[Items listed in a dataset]
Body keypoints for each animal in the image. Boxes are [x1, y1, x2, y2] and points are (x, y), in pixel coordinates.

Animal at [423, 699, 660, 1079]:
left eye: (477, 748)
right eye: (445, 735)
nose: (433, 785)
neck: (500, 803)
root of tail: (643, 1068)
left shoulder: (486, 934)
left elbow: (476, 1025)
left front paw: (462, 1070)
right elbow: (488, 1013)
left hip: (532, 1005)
--
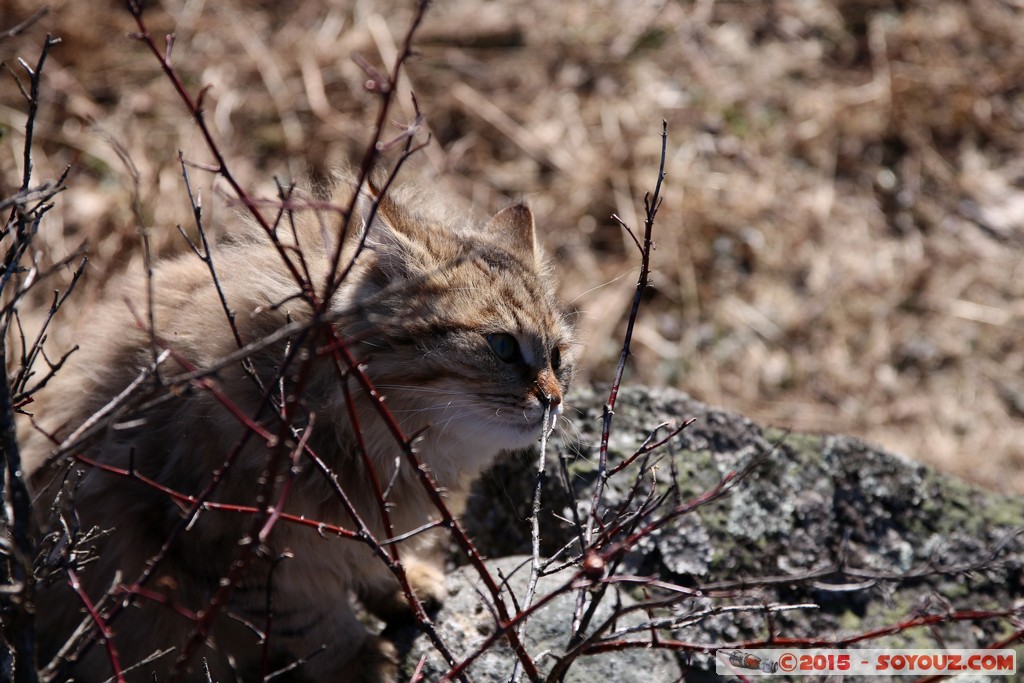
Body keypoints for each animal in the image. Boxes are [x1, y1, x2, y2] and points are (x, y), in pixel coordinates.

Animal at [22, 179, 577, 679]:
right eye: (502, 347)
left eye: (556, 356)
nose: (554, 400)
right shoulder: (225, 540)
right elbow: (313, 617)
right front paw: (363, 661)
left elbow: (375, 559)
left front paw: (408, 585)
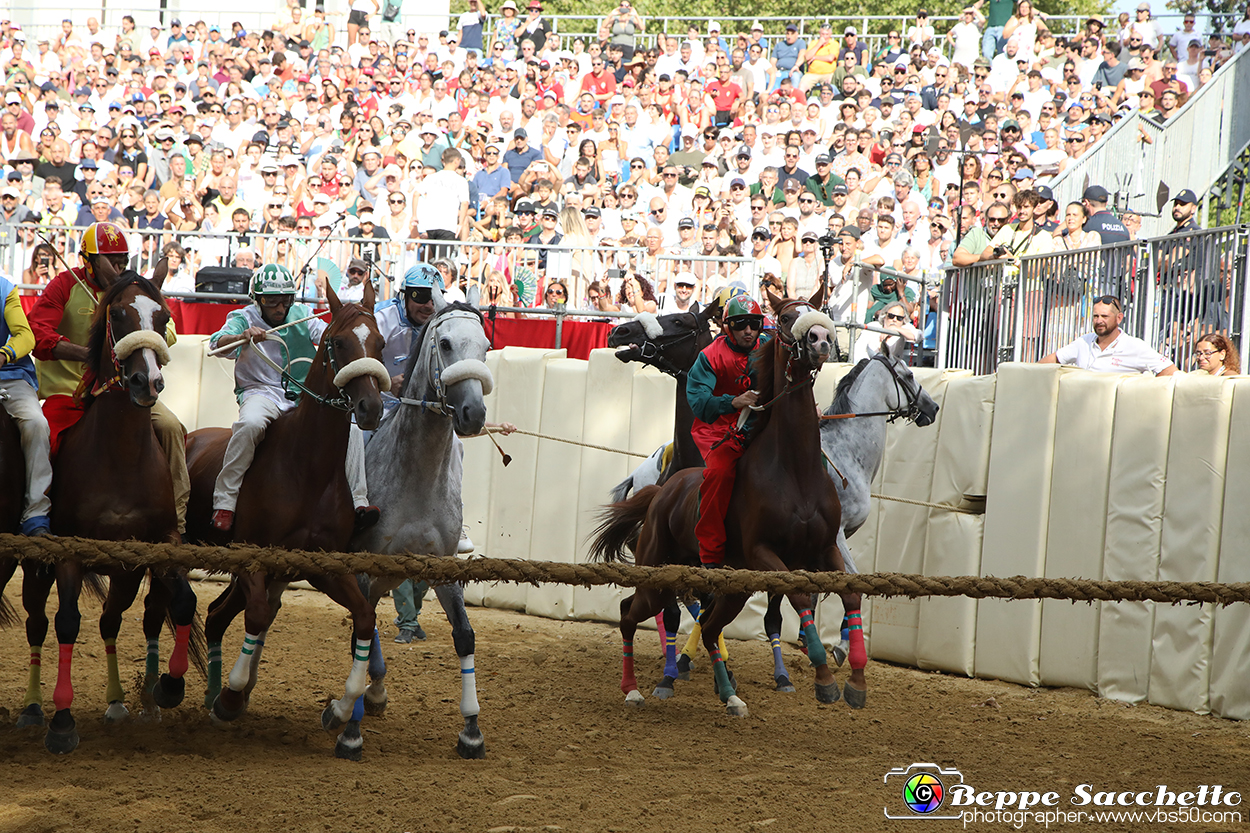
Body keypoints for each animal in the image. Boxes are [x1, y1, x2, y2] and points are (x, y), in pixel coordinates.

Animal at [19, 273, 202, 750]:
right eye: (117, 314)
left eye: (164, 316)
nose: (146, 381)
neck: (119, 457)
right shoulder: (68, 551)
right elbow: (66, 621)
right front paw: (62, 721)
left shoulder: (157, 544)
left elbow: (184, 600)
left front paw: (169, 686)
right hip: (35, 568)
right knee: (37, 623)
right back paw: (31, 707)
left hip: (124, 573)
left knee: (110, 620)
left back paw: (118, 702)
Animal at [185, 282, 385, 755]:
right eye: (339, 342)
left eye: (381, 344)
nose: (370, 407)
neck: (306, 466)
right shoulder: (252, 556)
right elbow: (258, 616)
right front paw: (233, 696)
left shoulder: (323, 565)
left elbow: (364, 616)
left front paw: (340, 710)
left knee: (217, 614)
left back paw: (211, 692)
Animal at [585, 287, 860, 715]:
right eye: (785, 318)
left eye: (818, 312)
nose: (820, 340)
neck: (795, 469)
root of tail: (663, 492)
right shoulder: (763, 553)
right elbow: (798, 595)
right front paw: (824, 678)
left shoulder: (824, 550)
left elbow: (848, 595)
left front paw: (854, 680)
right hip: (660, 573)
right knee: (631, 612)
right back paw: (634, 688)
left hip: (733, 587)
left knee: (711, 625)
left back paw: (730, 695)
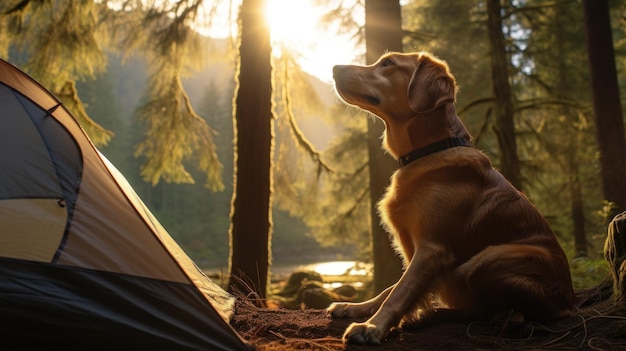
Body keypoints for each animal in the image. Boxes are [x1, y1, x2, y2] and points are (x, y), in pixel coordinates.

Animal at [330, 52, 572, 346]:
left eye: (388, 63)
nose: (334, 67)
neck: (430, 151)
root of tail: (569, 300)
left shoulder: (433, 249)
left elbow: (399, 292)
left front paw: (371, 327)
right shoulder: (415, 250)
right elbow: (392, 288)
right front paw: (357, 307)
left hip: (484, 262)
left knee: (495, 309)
==
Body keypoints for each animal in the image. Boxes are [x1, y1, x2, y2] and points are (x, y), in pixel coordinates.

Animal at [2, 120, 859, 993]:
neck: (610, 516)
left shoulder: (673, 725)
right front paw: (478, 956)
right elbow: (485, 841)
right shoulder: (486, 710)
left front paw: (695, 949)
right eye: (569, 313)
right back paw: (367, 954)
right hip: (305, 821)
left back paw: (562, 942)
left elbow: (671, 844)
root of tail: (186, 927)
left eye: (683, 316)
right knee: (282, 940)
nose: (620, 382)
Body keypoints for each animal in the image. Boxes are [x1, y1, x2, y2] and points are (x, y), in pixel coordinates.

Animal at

What you need to do
Leaving out each picture, repeat exactly the lines above from the one that contains "left elbow: (375, 559)" through the one that contains "left eye: (164, 316)".

Result of this exercise
left elbow: (375, 559)
left front paw: (408, 585)
Body keypoints for each animal in the image. Boxes are [x1, y1, x2, y2] and points are (x, y), in pixel coordinates.

Animal at [19, 273, 202, 750]:
right eye: (117, 314)
left eye: (164, 316)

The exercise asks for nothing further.